Die laut US-Medien aus Ölgeschäften stammenden Milliarden wurden in Südkorea eingefroren, nachdem die USA unter dem damaligen Präsidenten Donald Trump aus dem gemeinsamen Atomabkommen mit dem Iran ausgestiegen waren. Durch die damit in Kraft getretenen Sanktionen war der Iran wieder verstärkt vom internationalen Geldverkehr abgeschnitten, wie etwa ABC berichtete.

Der Iran kündigte nach der Freigabe der eingefrorenen Gelder Investitionen in die heimische Produktion an. „Die Regierung wird versuchen, alle diese Mittel in die Förderung der Produktion (…) zu investieren“, sagte Präsident Ebrahim Raisi Mitte August nach Angaben der Nachrichtenagentur ISNA. Um welche Produktionsbereiche es sich handelt, ist nicht klar.

US-Regierung: Kein Lösegeld

An der Vereinbarung mit Teheran hatte es vorab reichlich Kritik gegeben. Der frühere US-Vizepräsident Mike Pence etwa hatte den Deal als „größte Lösegeldzahlung in der amerikanischen Geschichte“ bezeichnet. Kritiker mahnten, Teheran könne die Milliarden Dollar womöglich für militärische Zwecke nutzen.

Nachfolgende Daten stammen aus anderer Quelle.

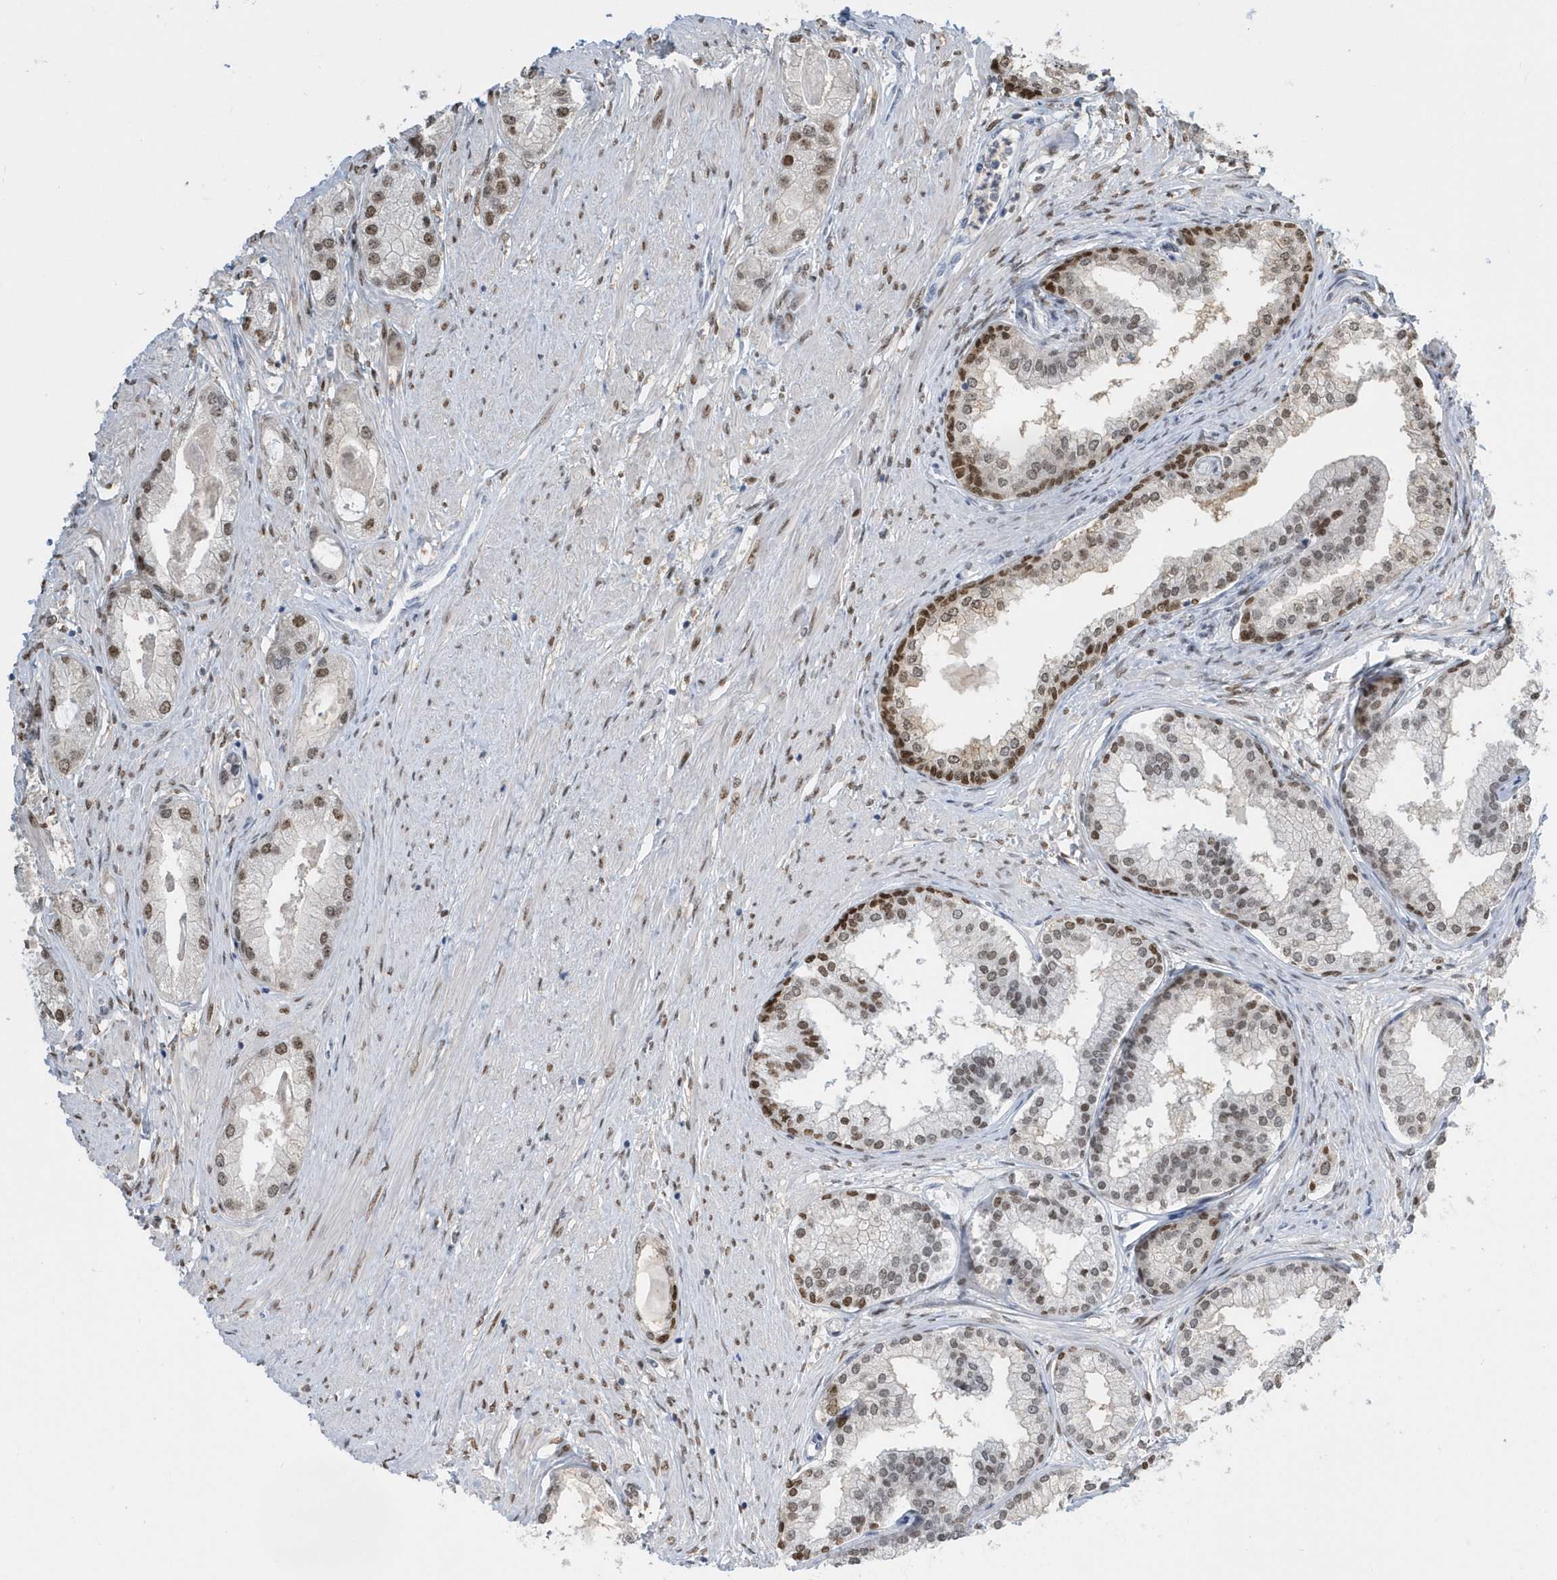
{"staining": {"intensity": "moderate", "quantity": "<25%", "location": "nuclear"}, "tissue": "prostate cancer", "cell_type": "Tumor cells", "image_type": "cancer", "snomed": [{"axis": "morphology", "description": "Adenocarcinoma, Low grade"}, {"axis": "topography", "description": "Prostate"}], "caption": "Protein positivity by immunohistochemistry shows moderate nuclear expression in approximately <25% of tumor cells in prostate cancer.", "gene": "MACROH2A2", "patient": {"sex": "male", "age": 63}}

Die US-Regierung versuchte in den vergangenen Wochen, derlei Bedenken zu zerstreuen. Sie betonte mehrfach, das Geld könne allein für humanitäre Zwecke genutzt werden – etwa für Medikamente und Lebensmittel. Es handle sich nicht um Lösegeld und nicht um Geld von US-Steuerzahlern, sondern um iranisches Geld, das allein dem iranischen Volk zugutekommen solle und nicht der Führung. Die US-Seite wies auch Darstellungen Raisis zurück, das Geld solle in andere Bereiche fließen, etwa in die heimische Produktion.

Folgenschwere Geiselnahme in US-Botschaft

Der Iran inhaftiert immer wieder Ausländer unter dem Vorwurf der Spionage oder anderer Verstöße gegen die nationale Sicherheit. Menschenrechtler kritisieren die oft hinter verschlossenen Türen verhandelten Verfahren als unfair. Der Islamischen Republik wird auch vorgeworfen, Ausländer als Geiseln gefangen zu halten.

Die Beziehungen zwischen dem Iran und den USA sind historisch schlecht. Immer wieder standen beide Länder am Rande eines Krieges. Im Jänner 2020 töteten die USA den mächtigen iranischen General Ghassem Soleimani bei einem Drohnenangriff im Nachbarland Irak. Es folgten wochenlange militärische Spannungen.

Die Stürmung der US-Botschaft durch Studenten und die darauffolgende Geiselnahme am 4. November 1979 hatte die Beziehungen beider Länder unwiderruflich verschlechtert. Seitdem gibt es zwischen den Ländern auch keine direkten diplomatischen Beziehungen.